WORK INSTRUCTIONS
a) Quote the map-labeling notes word for word from "2. Signed distance" to "list when zoomed out.".
b) Write the next part of the notes on rendering map labels, picking up after their final sentence.

PASSAGE SHOWN
_ _ _ _
1. Line-of-best-fit using tile centres works ok with some shapes, not with others. Sometimes the text isn't centred in the map shape it's supposed to label; sometimes it's partially or even entirely outside the object. Something like Paradox does, where they use a sequence of lines to determine the overall largest curve they can fit inside a polygon, would be better. But some parts of the description I've read (from one of their developers) are a bit unclear in their meaning, perhaps because I'm not a math guy. Of course, there's probably some value adjustments I could do to my label baseline generation function that might help, but at the end of the day the Paradox method is much better.
2. Signed distance fields look great when zoomed in (that is of course the weakness that plain bitmap text faces) but not so great when zoomed out. Fragment shader tuning may help (adjusting a certain value in it shifts between texts looking reddish and occluded, or plain black and transparent but with some loss of shape when zoomed out , and I'll mess around with that more at some point, but there are issues there. Some sort of culling mechanic for very small labels might work (so they just don't show up until zoomed in enough that they'd be readable), but I'm not sure how I'd implement that; perhaps having a bunch of layers for labelling and add labels into them with the selection being based on their overall span, and then exclude small-span layers from the rendering list when zoomed out.
_ _ _ _
DATA EXCERPT
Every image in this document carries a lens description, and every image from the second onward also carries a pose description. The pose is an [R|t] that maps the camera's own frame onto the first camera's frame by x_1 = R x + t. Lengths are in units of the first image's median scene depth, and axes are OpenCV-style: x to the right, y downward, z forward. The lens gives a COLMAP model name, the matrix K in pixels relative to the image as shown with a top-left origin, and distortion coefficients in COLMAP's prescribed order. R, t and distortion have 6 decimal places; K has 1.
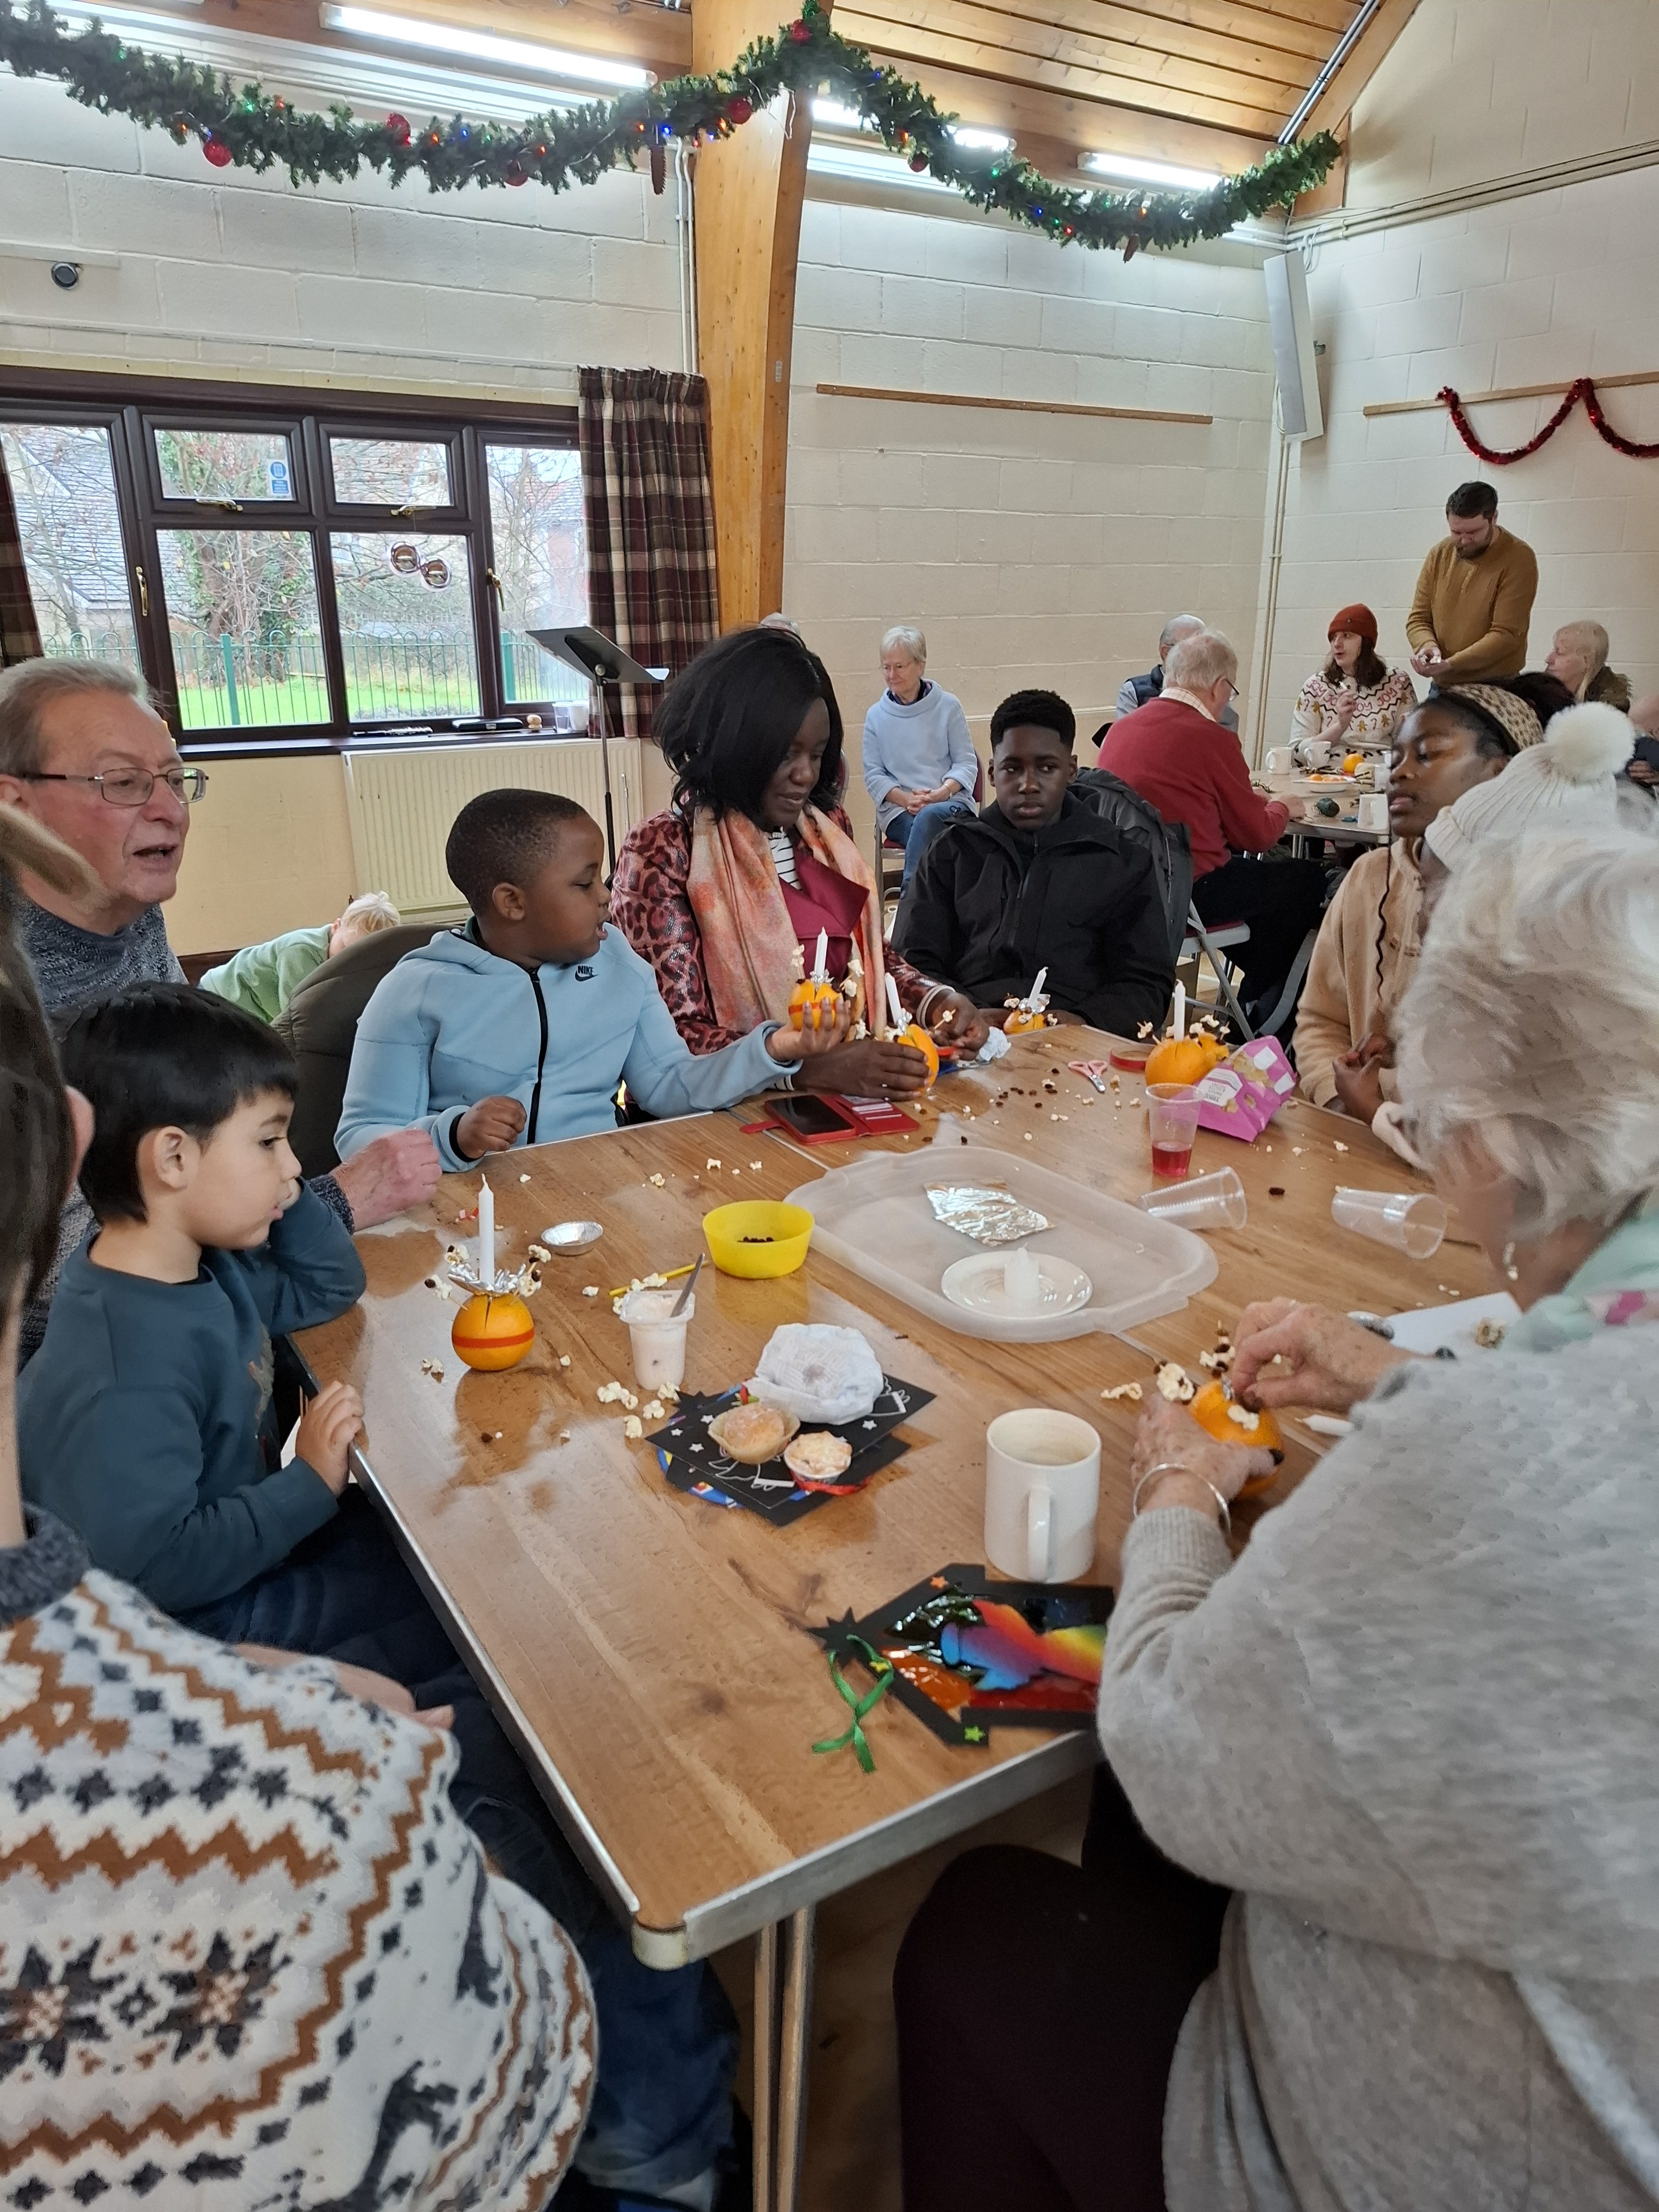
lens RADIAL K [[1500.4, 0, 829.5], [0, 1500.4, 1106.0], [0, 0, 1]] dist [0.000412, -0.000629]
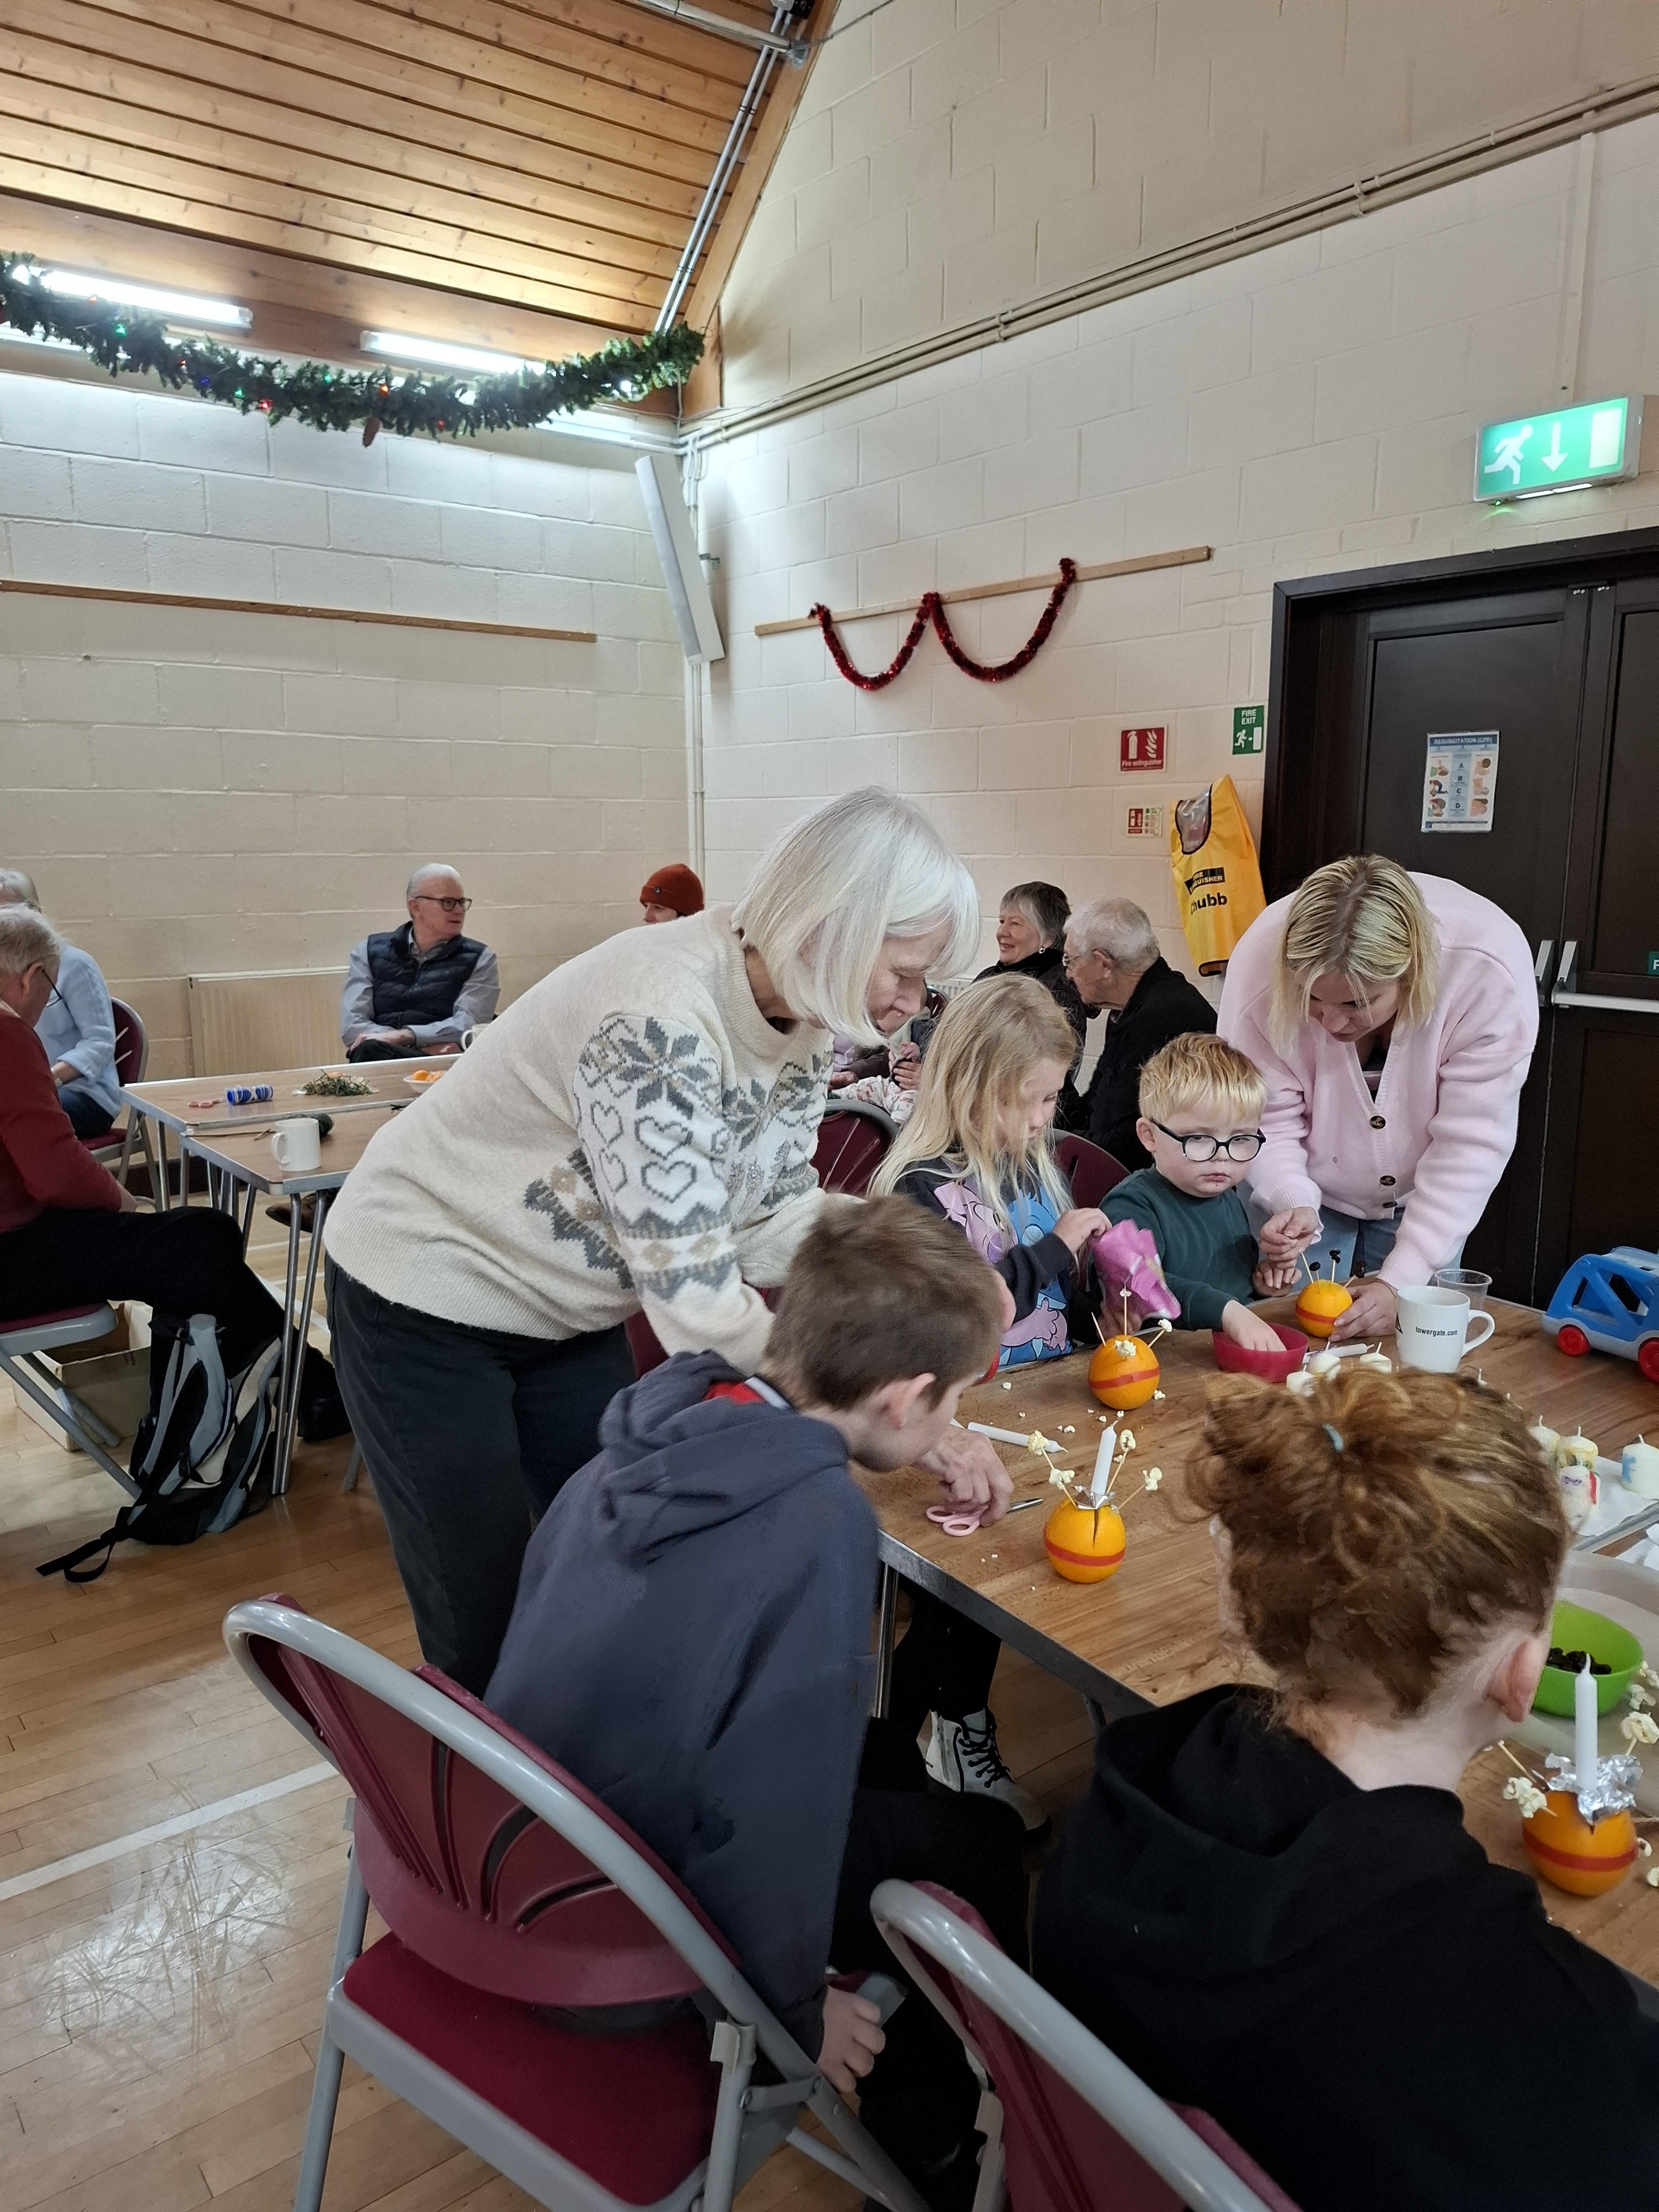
_ _ _ _
RESULTS OF THE EXERCISE
a)
2. Signed distance fields look great when zoomed in (that is of course the weakness that plain bitmap text faces) but not so great when zoomed out. Fragment shader tuning may help (adjusting a certain value in it shifts between texts looking reddish and occluded, or plain black and transparent but with some loss of shape when zoomed out , and I'll mess around with that more at some point, but there are issues there. Some sort of culling mechanic for very small labels might work (so they just don't show up until zoomed in enough that they'd be readable), but I'm not sure how I'd implement that; perhaps having a bunch of layers for labelling and add labels into them with the selection being based on their overall span, and then exclude small-span layers from the rendering list when zoomed out.

b)
Ultimately, I'm probably going to leave the labels as is for the time being; they aren't good for a release state but they're serviceable enough for development, and I've spent long enough on rendering and want to move to a different part of the program for now; specifically I want to begin filling in the mechanics of pop simulation, starting with basic staffing of agricultural operations. Although before I do that I need to do some research on soil.